She shrank closer against him.


CHAPTER XIX

THE TRAILS UNITE

So it was that Ned Lytton ceased to be and with his going went all barriers that had existed between Ann and Bruce. Each had played a part in the grim drama which ended with violence, yet to neither could any echo of blame for Ned's death be attached. Their hands and hearts were clean.

Ann's appeal to Bruce for help when Ned led her away from the ranch had been made because she knew that real danger of some sort awaited Ned at the Sunset mine; she had not considered herself or her own safety at all.

Bruce, for his part, had concentrated his last energy on averting the tragedy. He had looked for the moment on his love of Ann only as a factor which had helped bring about the crisis, thereby making him accountable. To play the game as he saw it, to be squared with his own conscience, he had risked everything, even his life, in his attempt to save Lytton.

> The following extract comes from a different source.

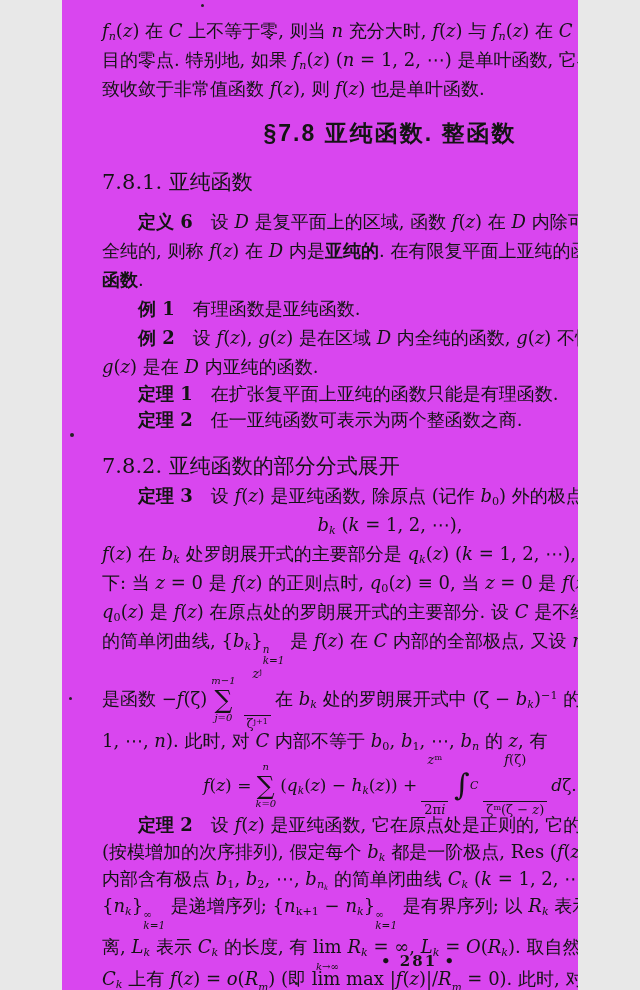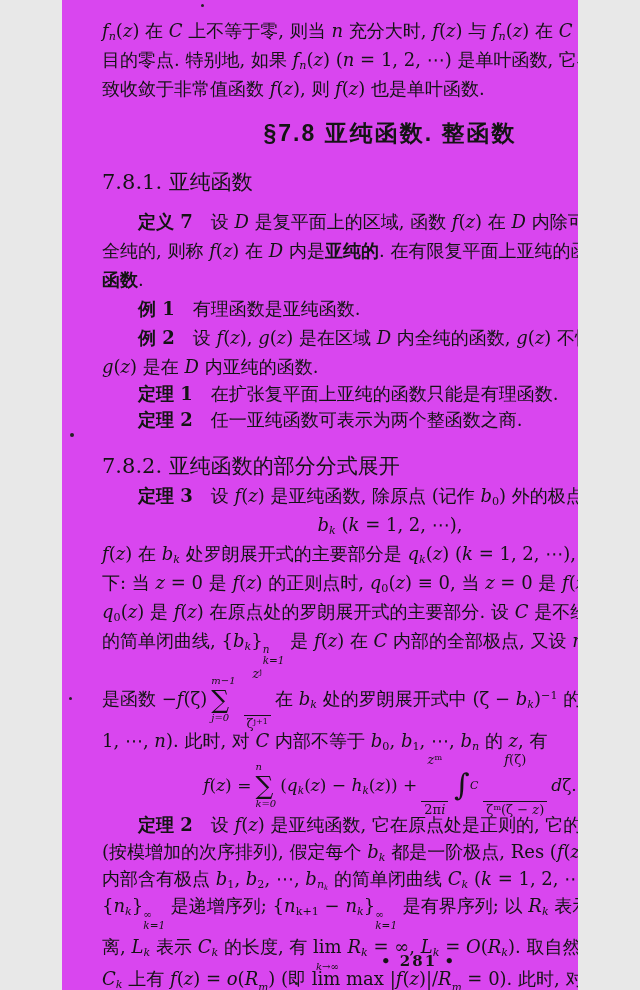"定义 7" b { text: 7 -> 6 }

Ned's true self had come to the surface just long enough to answer all questions that might have been raised after his death. In that last experience of his life he had risen above his cowardice. After hearing Ann's warning scream, he must have known that to fire on Bayard the second time meant his own death. Yet he was not dissuaded, just kept on attempting to satiate his lust for the rancher's life. So, utterly revealed, he died.

The fourth individual was to be considered—Benny Lynch. Through the months that he had brooded over the injustice which sent his father to a quick end, through the weeks that he had planned to administer his own justice, through the straining days that he had waited to kill, a part of him had been stifled. That part was the kindly, deliberate, peace loving Benny, and so surely as he was slow to anger he would have lived to find himself tortured by regret had he slain for revenge. As it was, he shot to save the life of a friend ... and only that. He lived to thank the scheme of things that had called on him to untangle the skein which events had snarled about Bruce and the woman he loved ... for it took from him the stain of killing for revenge.

Somehow, Bruce got Ann away from the Sunset mine that day. She was brave and struggled to bear up, but after the strain of those last weeks the fatigue of the ride Ned had forced her to take unnerved her and she was like a child when they gained the Boyd ranch where she was taken to the maternal arms of the mistress of that house, to be petted and cried over and comforted.